A slider for changing your size was the first thing I tried, but it didn't work well. It was difficult to map such a large range to short slider and allow for fine adjustments, and when you slid it, if you were growing or shrinking at the same time, it was glitchy and difficult to control so you'd end up zooming to max or minimum size inavdertently. Changing your size on release would have solved the glitching but then you wouldn't easily be able to tell how large or small you'd become. I suppose I could show the size multiplier below it in numerical form, but you still wouldn't really have finer control mapping such a large range to a slider. As for the pool, I think you'll find you can escape by teleporting onto the bear's tummy. And I'm aware that the colliders leave something to be desired, but collisions with moving objects are always going to be glitchy.

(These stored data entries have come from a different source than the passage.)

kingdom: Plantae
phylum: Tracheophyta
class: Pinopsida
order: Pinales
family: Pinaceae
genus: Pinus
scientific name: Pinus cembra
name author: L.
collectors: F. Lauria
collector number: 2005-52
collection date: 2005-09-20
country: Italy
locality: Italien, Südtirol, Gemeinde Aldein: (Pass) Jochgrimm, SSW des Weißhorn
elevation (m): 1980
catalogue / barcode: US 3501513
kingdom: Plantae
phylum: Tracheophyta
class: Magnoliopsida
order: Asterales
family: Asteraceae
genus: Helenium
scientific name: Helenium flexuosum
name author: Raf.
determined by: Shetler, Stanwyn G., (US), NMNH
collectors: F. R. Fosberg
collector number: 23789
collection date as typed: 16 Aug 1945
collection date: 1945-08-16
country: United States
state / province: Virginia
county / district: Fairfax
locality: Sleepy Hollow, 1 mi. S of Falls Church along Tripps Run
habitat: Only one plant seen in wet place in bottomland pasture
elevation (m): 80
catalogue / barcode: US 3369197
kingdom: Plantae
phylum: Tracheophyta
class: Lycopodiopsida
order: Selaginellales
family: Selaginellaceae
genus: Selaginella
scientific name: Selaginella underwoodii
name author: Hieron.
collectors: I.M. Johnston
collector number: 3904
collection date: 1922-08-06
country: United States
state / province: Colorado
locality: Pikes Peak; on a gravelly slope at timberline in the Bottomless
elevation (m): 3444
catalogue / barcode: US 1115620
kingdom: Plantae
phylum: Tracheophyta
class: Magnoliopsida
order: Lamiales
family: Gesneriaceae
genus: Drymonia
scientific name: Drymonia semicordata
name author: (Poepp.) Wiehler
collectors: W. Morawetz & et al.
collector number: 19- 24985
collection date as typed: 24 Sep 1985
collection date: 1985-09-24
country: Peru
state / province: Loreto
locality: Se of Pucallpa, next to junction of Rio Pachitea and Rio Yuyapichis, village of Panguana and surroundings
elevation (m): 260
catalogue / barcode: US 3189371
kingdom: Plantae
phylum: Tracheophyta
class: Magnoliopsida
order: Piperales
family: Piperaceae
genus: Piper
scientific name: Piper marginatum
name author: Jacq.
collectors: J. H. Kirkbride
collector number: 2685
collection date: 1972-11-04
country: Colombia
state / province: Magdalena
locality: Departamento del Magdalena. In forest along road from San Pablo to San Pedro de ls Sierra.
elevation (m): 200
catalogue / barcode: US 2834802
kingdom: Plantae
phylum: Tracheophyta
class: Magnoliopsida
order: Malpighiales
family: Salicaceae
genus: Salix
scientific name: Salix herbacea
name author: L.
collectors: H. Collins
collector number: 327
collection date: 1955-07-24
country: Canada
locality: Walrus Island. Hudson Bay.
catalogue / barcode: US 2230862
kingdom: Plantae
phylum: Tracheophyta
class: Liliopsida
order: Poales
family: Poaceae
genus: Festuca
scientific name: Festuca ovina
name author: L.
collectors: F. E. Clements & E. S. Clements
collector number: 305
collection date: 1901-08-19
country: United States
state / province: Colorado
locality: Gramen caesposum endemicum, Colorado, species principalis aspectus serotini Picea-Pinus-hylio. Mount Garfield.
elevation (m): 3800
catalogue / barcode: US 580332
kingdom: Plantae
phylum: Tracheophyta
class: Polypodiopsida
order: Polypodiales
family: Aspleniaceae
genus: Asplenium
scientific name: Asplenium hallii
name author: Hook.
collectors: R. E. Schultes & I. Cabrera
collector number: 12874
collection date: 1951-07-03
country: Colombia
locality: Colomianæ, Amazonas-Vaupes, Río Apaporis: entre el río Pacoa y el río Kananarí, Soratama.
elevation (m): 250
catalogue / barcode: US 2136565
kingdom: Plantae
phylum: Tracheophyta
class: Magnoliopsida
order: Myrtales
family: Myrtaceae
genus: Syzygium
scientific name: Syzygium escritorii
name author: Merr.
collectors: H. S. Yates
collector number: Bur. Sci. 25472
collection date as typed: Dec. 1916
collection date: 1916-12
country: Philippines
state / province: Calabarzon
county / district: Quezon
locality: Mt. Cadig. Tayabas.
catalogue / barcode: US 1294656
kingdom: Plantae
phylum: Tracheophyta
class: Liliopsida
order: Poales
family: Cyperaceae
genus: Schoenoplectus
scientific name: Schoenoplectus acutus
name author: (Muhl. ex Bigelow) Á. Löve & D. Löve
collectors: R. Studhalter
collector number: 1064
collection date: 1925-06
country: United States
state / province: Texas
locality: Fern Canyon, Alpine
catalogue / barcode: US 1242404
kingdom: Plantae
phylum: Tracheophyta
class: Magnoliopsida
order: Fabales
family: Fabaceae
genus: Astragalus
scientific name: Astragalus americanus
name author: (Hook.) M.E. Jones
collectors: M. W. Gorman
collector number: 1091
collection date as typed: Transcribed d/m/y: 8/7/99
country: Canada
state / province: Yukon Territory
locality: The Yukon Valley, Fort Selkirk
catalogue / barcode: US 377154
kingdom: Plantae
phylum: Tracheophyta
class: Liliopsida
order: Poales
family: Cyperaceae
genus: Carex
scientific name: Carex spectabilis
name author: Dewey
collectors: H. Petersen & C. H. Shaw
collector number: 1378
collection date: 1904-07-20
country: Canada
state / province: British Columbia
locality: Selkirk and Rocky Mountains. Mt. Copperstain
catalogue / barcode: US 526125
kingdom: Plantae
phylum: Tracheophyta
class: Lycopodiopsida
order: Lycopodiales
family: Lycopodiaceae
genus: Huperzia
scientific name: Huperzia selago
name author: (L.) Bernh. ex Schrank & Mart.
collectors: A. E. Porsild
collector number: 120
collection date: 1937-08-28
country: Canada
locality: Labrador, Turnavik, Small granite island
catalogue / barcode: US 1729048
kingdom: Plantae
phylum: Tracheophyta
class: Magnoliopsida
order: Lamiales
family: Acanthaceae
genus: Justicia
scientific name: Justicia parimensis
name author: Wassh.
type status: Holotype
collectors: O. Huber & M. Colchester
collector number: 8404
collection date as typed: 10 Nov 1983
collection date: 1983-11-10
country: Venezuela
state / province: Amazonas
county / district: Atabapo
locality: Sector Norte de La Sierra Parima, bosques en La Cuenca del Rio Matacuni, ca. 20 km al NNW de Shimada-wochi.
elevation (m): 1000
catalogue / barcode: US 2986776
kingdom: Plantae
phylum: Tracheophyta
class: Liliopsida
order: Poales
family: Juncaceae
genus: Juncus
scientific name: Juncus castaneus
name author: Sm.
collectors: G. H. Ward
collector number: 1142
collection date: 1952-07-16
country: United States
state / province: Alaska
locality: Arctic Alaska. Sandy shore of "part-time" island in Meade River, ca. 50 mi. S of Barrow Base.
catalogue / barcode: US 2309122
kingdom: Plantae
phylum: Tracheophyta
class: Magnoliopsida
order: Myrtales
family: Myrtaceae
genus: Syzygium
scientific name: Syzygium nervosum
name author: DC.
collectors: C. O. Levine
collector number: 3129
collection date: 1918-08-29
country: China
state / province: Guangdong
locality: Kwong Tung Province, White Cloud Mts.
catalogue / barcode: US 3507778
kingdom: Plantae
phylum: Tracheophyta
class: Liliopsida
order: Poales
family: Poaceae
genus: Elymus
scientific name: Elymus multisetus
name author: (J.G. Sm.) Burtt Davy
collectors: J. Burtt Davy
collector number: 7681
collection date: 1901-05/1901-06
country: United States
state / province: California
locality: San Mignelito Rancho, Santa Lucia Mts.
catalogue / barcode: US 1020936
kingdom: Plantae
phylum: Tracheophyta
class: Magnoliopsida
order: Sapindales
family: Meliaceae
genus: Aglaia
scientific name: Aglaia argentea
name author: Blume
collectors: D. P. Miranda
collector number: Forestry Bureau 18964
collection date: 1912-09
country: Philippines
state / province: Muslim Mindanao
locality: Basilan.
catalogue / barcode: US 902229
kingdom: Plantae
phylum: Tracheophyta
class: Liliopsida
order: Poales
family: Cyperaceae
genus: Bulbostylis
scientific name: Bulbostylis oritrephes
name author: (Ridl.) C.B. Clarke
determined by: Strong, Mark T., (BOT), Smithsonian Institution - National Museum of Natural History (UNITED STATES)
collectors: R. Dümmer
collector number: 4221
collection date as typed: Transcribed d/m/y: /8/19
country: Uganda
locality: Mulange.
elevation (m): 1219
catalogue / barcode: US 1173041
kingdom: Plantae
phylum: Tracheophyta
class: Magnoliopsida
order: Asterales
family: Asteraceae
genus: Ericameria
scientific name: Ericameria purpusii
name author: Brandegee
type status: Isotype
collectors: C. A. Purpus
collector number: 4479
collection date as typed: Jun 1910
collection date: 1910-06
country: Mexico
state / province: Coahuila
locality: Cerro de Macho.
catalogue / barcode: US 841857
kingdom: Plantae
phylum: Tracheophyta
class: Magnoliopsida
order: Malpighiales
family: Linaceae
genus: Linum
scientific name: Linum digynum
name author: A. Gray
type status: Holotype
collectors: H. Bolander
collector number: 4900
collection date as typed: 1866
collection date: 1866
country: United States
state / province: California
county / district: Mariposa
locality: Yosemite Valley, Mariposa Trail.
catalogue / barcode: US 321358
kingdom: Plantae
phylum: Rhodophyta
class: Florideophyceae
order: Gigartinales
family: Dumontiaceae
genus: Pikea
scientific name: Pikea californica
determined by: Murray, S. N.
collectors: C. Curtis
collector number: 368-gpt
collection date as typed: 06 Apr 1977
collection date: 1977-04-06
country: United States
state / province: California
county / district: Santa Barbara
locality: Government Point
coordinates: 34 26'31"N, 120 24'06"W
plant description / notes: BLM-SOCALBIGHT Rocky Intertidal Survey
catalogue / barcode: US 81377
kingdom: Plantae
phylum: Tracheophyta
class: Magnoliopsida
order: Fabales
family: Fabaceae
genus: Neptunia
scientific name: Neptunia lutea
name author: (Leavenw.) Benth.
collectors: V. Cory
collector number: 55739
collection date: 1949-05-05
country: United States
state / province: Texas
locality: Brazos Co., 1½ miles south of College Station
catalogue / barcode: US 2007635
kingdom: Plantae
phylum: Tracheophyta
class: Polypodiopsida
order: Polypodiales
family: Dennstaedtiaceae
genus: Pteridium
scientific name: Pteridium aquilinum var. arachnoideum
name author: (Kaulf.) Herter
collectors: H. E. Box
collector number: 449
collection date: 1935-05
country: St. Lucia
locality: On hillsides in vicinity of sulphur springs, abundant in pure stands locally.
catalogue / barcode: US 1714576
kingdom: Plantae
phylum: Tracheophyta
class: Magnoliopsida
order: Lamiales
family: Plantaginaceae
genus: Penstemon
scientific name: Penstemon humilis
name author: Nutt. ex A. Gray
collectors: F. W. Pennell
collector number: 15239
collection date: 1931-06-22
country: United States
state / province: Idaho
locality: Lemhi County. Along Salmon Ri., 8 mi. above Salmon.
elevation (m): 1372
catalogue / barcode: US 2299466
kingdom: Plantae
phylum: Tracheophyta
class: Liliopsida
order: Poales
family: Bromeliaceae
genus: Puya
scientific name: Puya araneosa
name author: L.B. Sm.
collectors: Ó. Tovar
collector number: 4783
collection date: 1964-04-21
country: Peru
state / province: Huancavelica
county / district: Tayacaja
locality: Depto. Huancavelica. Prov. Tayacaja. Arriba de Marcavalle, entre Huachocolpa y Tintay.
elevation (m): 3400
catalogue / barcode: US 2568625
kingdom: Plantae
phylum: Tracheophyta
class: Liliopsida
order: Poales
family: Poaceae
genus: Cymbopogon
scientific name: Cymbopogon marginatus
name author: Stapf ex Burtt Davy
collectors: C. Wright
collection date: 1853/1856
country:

I will continue to try to find the sweet spot, but game development is often about tradeoffs. We don't yet have a perfect physics solution which works in all scenarios., and the size changing stuff is adding another huge wrinkle to that. Though perhaps if I were to up the number of physics solver steps, it would help a bit? At the cost of some performance of course. I'll have to look into that and see if it improves things and at what price.

Furotic

Some issues I have noticed, once you enter the pool there is no way out. Teleportation no longer functions properly. Once you are in your stuck, lol. Speaking of the pool, Our lady bear friend is difficult to maneuver around regardless of your size. If you are small teleportation around her stops working. If you are big the screen keeps resetting you to alternate positions if you try to get near. The overall collision physics around this particular area and character seem to have issues. Speaking of sizing! I genuinely believe it would be much better to have a size slider than a set standard in the future. Cant wait to see more updates and whats next!